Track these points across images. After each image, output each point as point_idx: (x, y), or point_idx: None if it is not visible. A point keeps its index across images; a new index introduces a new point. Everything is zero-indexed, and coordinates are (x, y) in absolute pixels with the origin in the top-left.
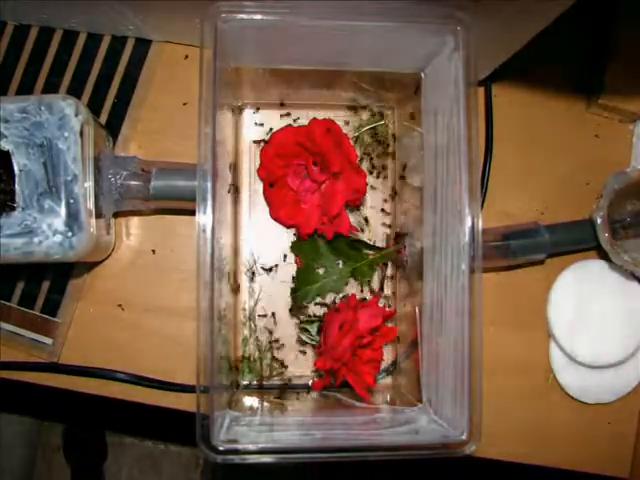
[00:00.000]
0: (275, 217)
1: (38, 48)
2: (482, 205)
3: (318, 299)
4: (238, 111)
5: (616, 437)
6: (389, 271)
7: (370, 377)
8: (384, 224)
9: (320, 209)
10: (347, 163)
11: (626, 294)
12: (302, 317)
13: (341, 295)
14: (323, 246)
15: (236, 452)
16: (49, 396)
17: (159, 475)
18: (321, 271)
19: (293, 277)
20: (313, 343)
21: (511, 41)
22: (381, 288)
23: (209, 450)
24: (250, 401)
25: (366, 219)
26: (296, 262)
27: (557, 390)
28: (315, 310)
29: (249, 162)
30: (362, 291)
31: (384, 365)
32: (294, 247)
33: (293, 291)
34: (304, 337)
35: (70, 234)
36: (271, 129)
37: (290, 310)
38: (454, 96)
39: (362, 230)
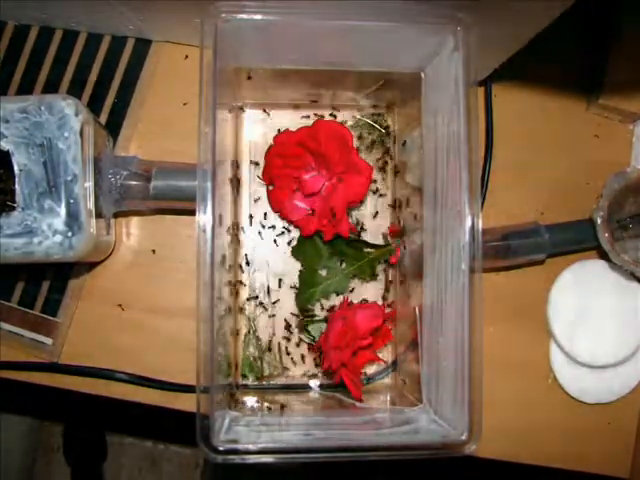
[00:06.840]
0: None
1: (38, 48)
2: (482, 205)
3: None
4: (238, 111)
5: (616, 437)
6: (390, 271)
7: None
8: (384, 223)
9: (320, 211)
10: (350, 164)
11: (626, 294)
12: (302, 317)
13: (345, 295)
14: (323, 247)
15: (236, 452)
16: (49, 396)
17: (159, 475)
18: (324, 272)
19: (292, 279)
20: (313, 343)
21: (511, 41)
22: (387, 289)
23: (209, 450)
24: (250, 401)
25: (365, 218)
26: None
27: (557, 390)
28: (316, 310)
29: (249, 162)
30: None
31: (384, 365)
32: (295, 251)
33: (298, 295)
34: (304, 337)
35: (70, 234)
36: (271, 129)
37: (292, 309)
38: (454, 96)
39: (361, 229)
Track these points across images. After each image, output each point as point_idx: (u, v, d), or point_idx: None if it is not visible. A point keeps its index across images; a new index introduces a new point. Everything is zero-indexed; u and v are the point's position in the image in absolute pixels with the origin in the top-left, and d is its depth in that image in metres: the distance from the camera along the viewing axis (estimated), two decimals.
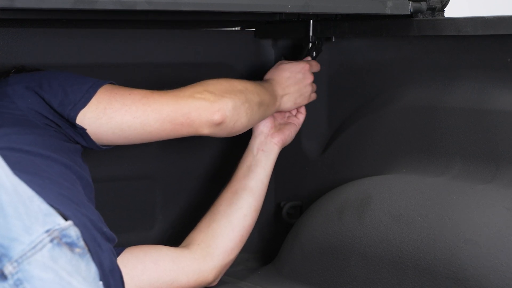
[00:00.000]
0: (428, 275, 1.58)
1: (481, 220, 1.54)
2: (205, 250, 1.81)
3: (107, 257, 1.42)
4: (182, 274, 1.77)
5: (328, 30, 1.99)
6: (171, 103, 1.70)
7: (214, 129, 1.72)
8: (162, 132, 1.70)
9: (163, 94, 1.71)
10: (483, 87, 1.70)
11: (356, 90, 2.00)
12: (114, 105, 1.67)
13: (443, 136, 1.76)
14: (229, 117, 1.73)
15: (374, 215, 1.72)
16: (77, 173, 1.60)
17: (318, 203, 1.91)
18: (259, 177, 1.91)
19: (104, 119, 1.66)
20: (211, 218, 1.86)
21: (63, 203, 1.38)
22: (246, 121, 1.78)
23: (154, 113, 1.68)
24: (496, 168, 1.66)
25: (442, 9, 1.85)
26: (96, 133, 1.66)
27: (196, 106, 1.70)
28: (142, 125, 1.68)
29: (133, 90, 1.71)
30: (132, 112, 1.67)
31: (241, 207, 1.87)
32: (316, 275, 1.84)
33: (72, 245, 1.20)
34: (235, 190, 1.89)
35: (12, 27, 1.92)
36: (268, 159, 1.93)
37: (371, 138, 1.94)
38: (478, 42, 1.70)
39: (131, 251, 1.76)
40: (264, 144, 1.94)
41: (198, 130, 1.71)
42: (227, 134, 1.77)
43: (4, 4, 1.41)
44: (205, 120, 1.70)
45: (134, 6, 1.54)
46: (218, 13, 1.85)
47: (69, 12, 1.77)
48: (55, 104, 1.63)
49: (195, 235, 1.85)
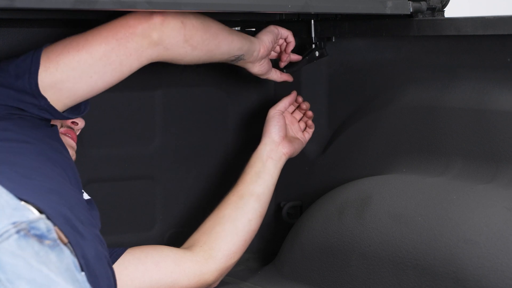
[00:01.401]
0: (428, 275, 1.58)
1: (481, 220, 1.54)
2: (207, 253, 1.81)
3: (91, 246, 1.41)
4: (183, 276, 1.76)
5: (328, 30, 1.99)
6: (108, 24, 1.68)
7: (162, 30, 1.67)
8: (113, 54, 1.66)
9: (104, 23, 1.69)
10: (483, 87, 1.70)
11: (356, 90, 2.00)
12: (56, 50, 1.65)
13: (443, 136, 1.76)
14: (171, 14, 1.68)
15: (374, 215, 1.72)
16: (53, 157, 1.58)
17: (318, 203, 1.91)
18: (266, 184, 1.90)
19: (52, 66, 1.63)
20: (216, 221, 1.85)
21: (39, 195, 1.37)
22: (198, 22, 1.72)
23: (94, 37, 1.65)
24: (496, 168, 1.66)
25: (442, 9, 1.85)
26: (53, 87, 1.63)
27: (132, 15, 1.67)
28: (89, 54, 1.65)
29: (74, 34, 1.69)
30: (74, 47, 1.65)
31: (247, 212, 1.86)
32: (316, 275, 1.84)
33: (42, 237, 1.24)
34: (242, 194, 1.88)
35: (12, 27, 1.92)
36: (276, 167, 1.93)
37: (371, 138, 1.94)
38: (478, 42, 1.70)
39: (133, 252, 1.75)
40: (274, 152, 1.93)
41: (145, 36, 1.67)
42: (187, 39, 1.71)
43: (4, 4, 1.41)
44: (145, 22, 1.66)
45: (134, 6, 1.54)
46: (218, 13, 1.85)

++++++++++++++++++++

- **To do**: An exact retyping of the entries, without images, is the required answer.

- **Solved problem**:
Track these points across images. After each image, output each point as point_idx: (x, y), or point_idx: None if it is not visible. A point keeps its index across images; a new index introduces a new point. Everything is zero-indexed, and coordinates are (x, y) in absolute pixels with the origin in the top-left.
[00:00.000]
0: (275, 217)
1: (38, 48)
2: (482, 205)
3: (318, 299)
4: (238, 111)
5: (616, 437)
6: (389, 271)
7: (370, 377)
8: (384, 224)
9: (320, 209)
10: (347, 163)
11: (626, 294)
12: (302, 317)
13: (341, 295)
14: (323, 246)
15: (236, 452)
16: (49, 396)
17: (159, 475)
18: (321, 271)
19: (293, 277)
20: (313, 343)
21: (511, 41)
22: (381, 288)
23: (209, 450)
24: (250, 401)
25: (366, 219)
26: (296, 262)
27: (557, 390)
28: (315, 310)
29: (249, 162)
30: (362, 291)
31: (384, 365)
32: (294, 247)
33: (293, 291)
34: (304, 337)
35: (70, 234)
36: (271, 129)
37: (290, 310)
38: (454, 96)
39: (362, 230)
[00:06.840]
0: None
1: (38, 48)
2: (482, 205)
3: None
4: (238, 111)
5: (616, 437)
6: (390, 271)
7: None
8: (384, 223)
9: (320, 211)
10: (350, 164)
11: (626, 294)
12: (302, 317)
13: (345, 295)
14: (323, 247)
15: (236, 452)
16: (49, 396)
17: (159, 475)
18: (324, 272)
19: (292, 279)
20: (313, 343)
21: (511, 41)
22: (387, 289)
23: (209, 450)
24: (250, 401)
25: (365, 218)
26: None
27: (557, 390)
28: (316, 310)
29: (249, 162)
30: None
31: (384, 365)
32: (295, 251)
33: (298, 295)
34: (304, 337)
35: (70, 234)
36: (271, 129)
37: (292, 309)
38: (454, 96)
39: (361, 229)
Track these points across images. After each image, output each point as point_idx: (u, v, d), or point_idx: None if it is not visible. A point keeps its index across images; a new index introduces a new point. Everything is zero-indexed; u and v are the point's position in the image in absolute pixels with the origin in the top-left, and d is its depth in that image in metres: the distance from the camera along the viewing axis (estimated), two decimals.
[00:00.000]
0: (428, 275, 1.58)
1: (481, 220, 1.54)
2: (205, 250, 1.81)
3: (107, 257, 1.42)
4: (182, 274, 1.77)
5: (328, 30, 1.99)
6: (171, 103, 1.70)
7: (214, 129, 1.72)
8: (162, 132, 1.70)
9: (163, 94, 1.71)
10: (483, 87, 1.70)
11: (356, 90, 2.00)
12: (114, 105, 1.67)
13: (443, 136, 1.76)
14: (229, 117, 1.73)
15: (374, 215, 1.72)
16: (77, 173, 1.60)
17: (318, 203, 1.91)
18: (259, 177, 1.91)
19: (104, 119, 1.66)
20: (211, 218, 1.86)
21: (63, 203, 1.38)
22: (246, 121, 1.78)
23: (154, 113, 1.68)
24: (496, 168, 1.66)
25: (442, 9, 1.85)
26: (96, 133, 1.66)
27: (196, 106, 1.70)
28: (142, 125, 1.68)
29: (133, 90, 1.71)
30: (132, 112, 1.67)
31: (241, 207, 1.87)
32: (316, 275, 1.84)
33: (72, 245, 1.20)
34: (235, 190, 1.89)
35: (12, 27, 1.92)
36: (268, 159, 1.93)
37: (371, 138, 1.94)
38: (478, 42, 1.70)
39: (131, 251, 1.76)
40: (264, 144, 1.94)
41: (198, 130, 1.71)
42: (227, 134, 1.77)
43: (4, 4, 1.41)
44: (205, 120, 1.70)
45: (134, 6, 1.54)
46: (218, 13, 1.85)
47: (69, 12, 1.77)
48: (55, 104, 1.63)
49: (195, 235, 1.85)
[00:01.401]
0: (428, 275, 1.58)
1: (481, 220, 1.54)
2: (207, 253, 1.81)
3: (91, 246, 1.41)
4: (183, 276, 1.76)
5: (328, 30, 1.99)
6: (108, 24, 1.68)
7: (162, 30, 1.67)
8: (113, 54, 1.66)
9: (104, 23, 1.69)
10: (483, 87, 1.70)
11: (356, 90, 2.00)
12: (56, 50, 1.65)
13: (443, 136, 1.76)
14: (171, 14, 1.68)
15: (374, 215, 1.72)
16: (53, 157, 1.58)
17: (318, 203, 1.91)
18: (266, 184, 1.90)
19: (52, 66, 1.63)
20: (216, 221, 1.85)
21: (39, 195, 1.37)
22: (198, 22, 1.72)
23: (94, 37, 1.65)
24: (496, 168, 1.66)
25: (442, 9, 1.85)
26: (53, 87, 1.63)
27: (132, 15, 1.67)
28: (89, 54, 1.65)
29: (74, 34, 1.69)
30: (74, 47, 1.65)
31: (247, 212, 1.86)
32: (316, 275, 1.84)
33: (42, 237, 1.24)
34: (242, 194, 1.88)
35: (12, 27, 1.92)
36: (276, 167, 1.93)
37: (371, 138, 1.94)
38: (478, 42, 1.70)
39: (133, 252, 1.75)
40: (274, 152, 1.93)
41: (145, 36, 1.67)
42: (187, 39, 1.71)
43: (4, 4, 1.41)
44: (145, 22, 1.66)
45: (134, 6, 1.54)
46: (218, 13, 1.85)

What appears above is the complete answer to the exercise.